The rapid transformation to electric vehicles gives us the opportunity to rethink how those vehicles are used and to boost the public transport alternatives to private vehicle use.
We need car sharing on a massive scale. We need delivery consolidation centres to end the growing fleets of white vans all travelling miles to drop off at the same addresses.
Above all, we need traffic reduction – i.e. fewer vehicles, rather than £25bn being spent on new roads to accommodate traffic growth.
And that’s before we get to discussing Heathrow expansion…
Baroness Jenny Jones is a Green Party peer.
5 Responses to “Driven to disaster: The major flaw in Labour’s Green New Deal plans”
Dave Roberts
OK Jenny, I give up. What’s the answer?
Craig Mackay
As always things are a bit more complicated than they might seem!
One of the reasons that transport continues to use so much energy despite improvement in petrol/diesel engine efficiency is that the cars are growing in size.

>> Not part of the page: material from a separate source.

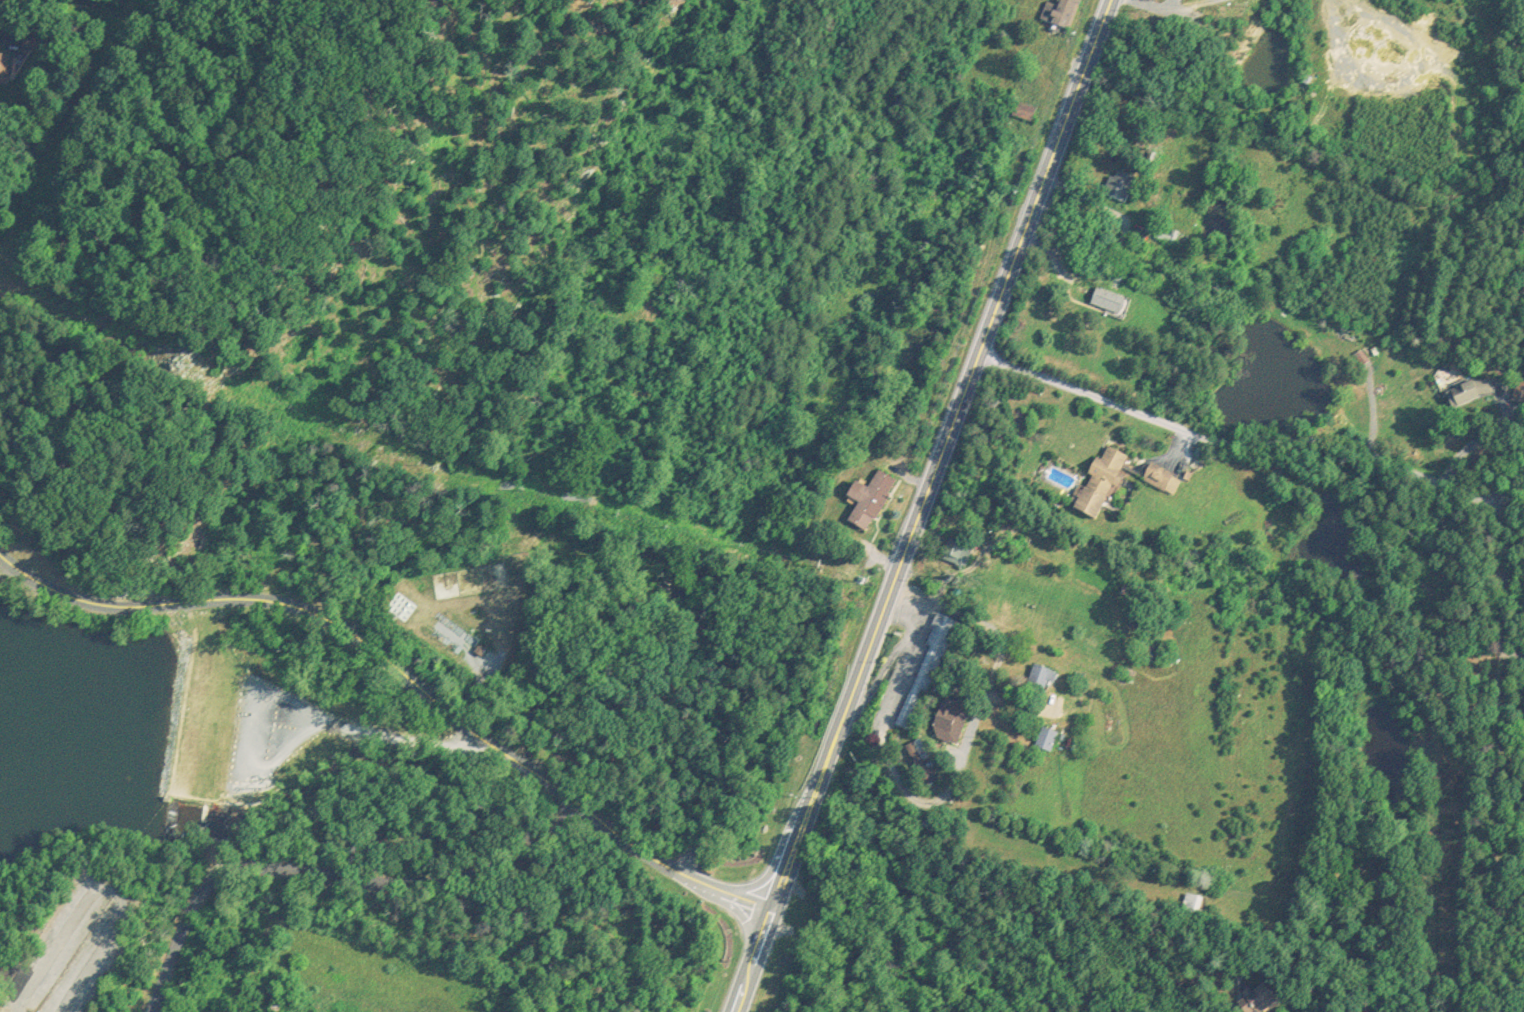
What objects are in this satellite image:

It is essential not only to move to electric cars also to move to smaller cars. Halving the mass of the car halves its consumption without changing anything about driving patterns. Electric vehicles are fundamentally more efficient (think 3-4 times better) than internal combustion engines.
Next, all vehicles running on internal combustion, and those above a certain weight limit, should be banned from central areas of cities just to reduce the pollution. Pollution is now as big a problem as fossil fuel consumption and we must not focus on fossil fuel exclusively in the short-term.

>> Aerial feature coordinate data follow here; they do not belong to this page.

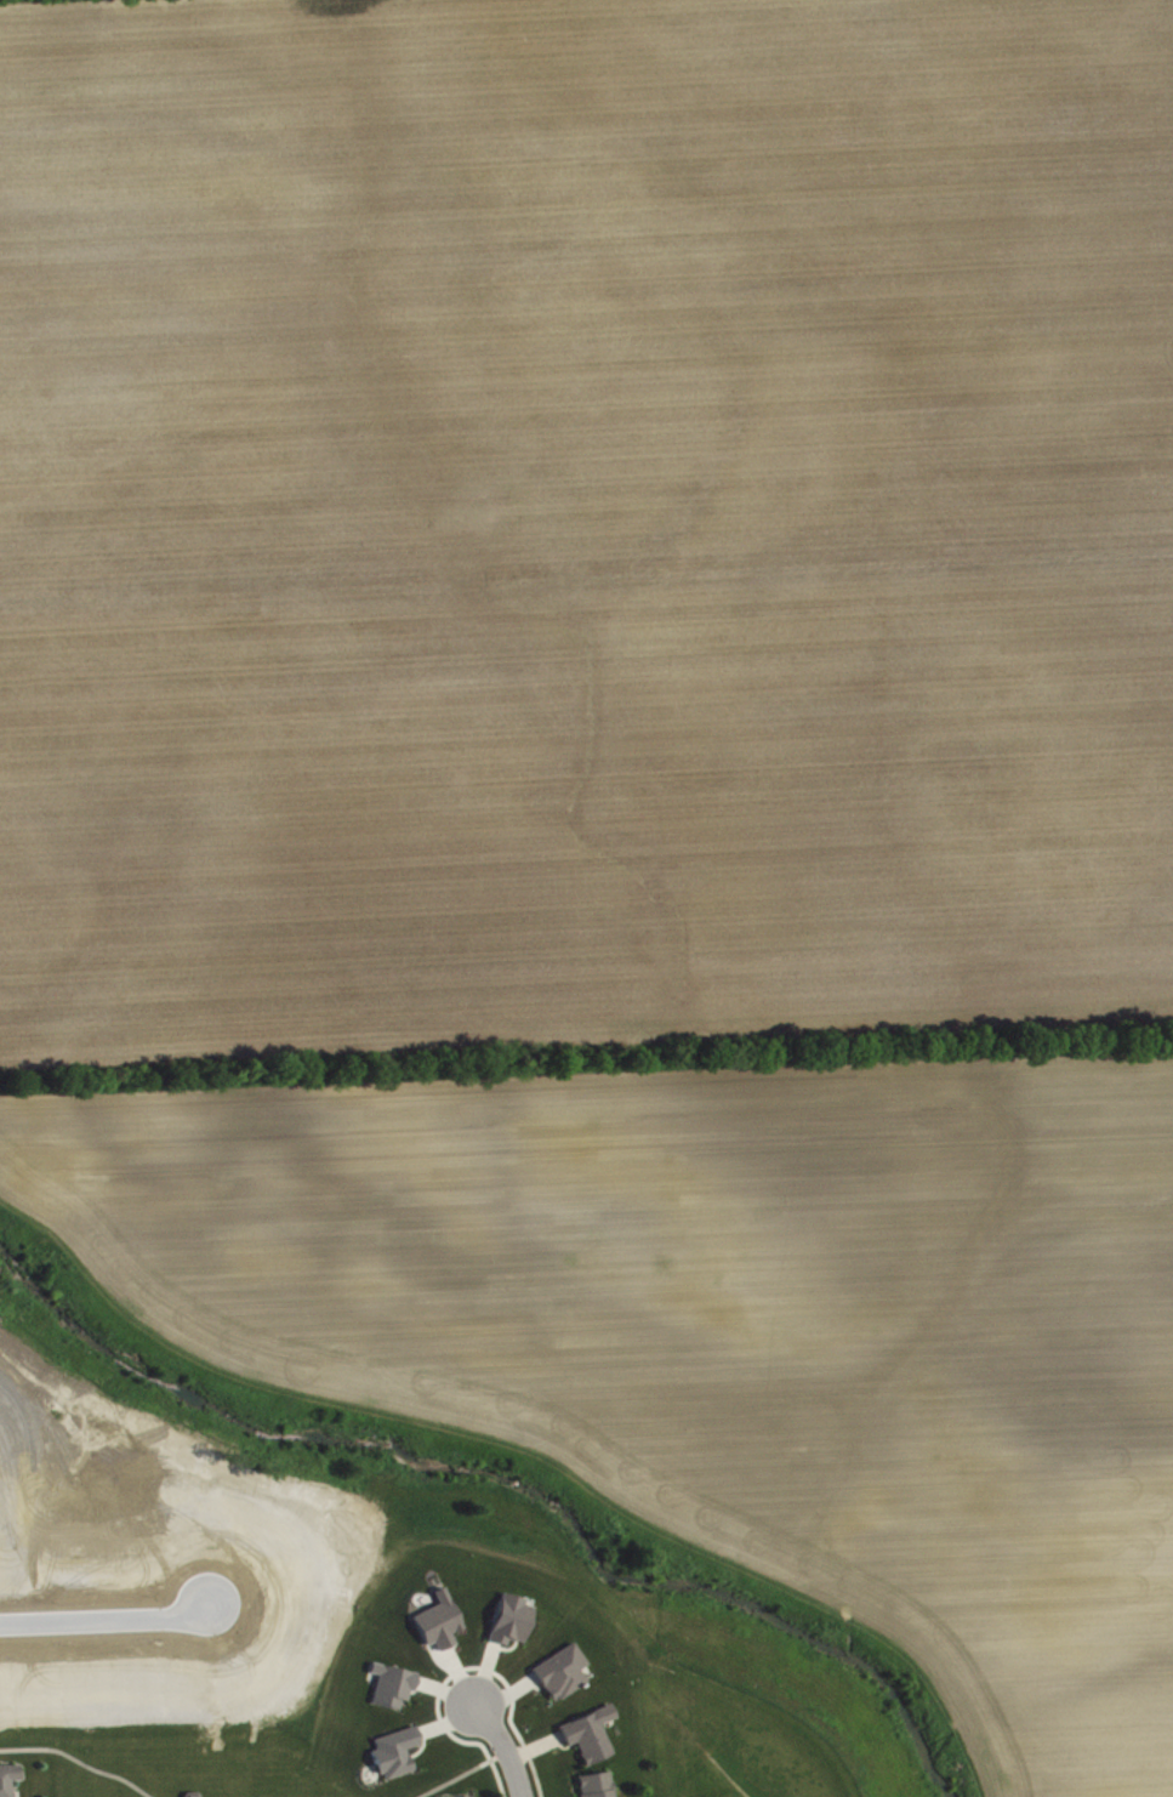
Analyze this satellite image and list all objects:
road: (104, 1617)
building: (512, 1628)
building: (439, 1630)
building: (563, 1680)
building: (393, 1694)
building: (591, 1743)
road: (505, 1748)
building: (396, 1760)
building: (9, 1784)
building: (597, 1789)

We cannot supply 21 million vehicles with electricity without a major investment in renewable power which will take a long time even with unlimited funds, together with all the charging stations that will be needed. In the short-term it is better to have fossil-fuel powered electric generation to supply these vehicles provided the sources are progressively replaced by renewable sources.
This is a practical strategy that gets us from where we are now to where we undoubtedly want to be (zero fossil fuel used for surface transport).
The key issue is the weight of the vehicles. Requiring lightweight all-electric vehicles to be the standard if you want to drive into even semi-urban districts will concentrate the mind of the user and force the adoption of lightweight electric vehicles.
And don’t get me started on public transport (buses and trains) which need just as much work to improve them and reduce their weight as everything else!
Matt
The true answer to vehicle atmospheric pollution and its resulting climate effects is the introduction of hydrogen fuel cell vehicles. However that would not reduce traffic as such, it would just meake it considerably more climate friendly than internal combustion or electric vehicles are. The technology exists, but the political will does not.
Jan Chapman
Agree that cars are too big. Here in Devon, bigger cars are just not suitable for our many narrow country lanes. When I changed my car, I looked for one that was small enough to fit in my garage and allow me to open the door to get out. Most of my neighbours choose to fill their garages with junk and leave their most valuable asset out in the rain.
Many bigger cars are too big for current parking spaces. They should pay double if they take up more than one narrow space.
Ian Cox
Electric vehicles are the future whatever the merits, or not, of the technology. The political decision has been made. The industry investments are almost done and the charging infrastructure is being substantially enhanced. From a market share today of around 2% battery electric cars will reach over 10% in the next two years. It may not be the final answer, but for the time being it is a “done deal”.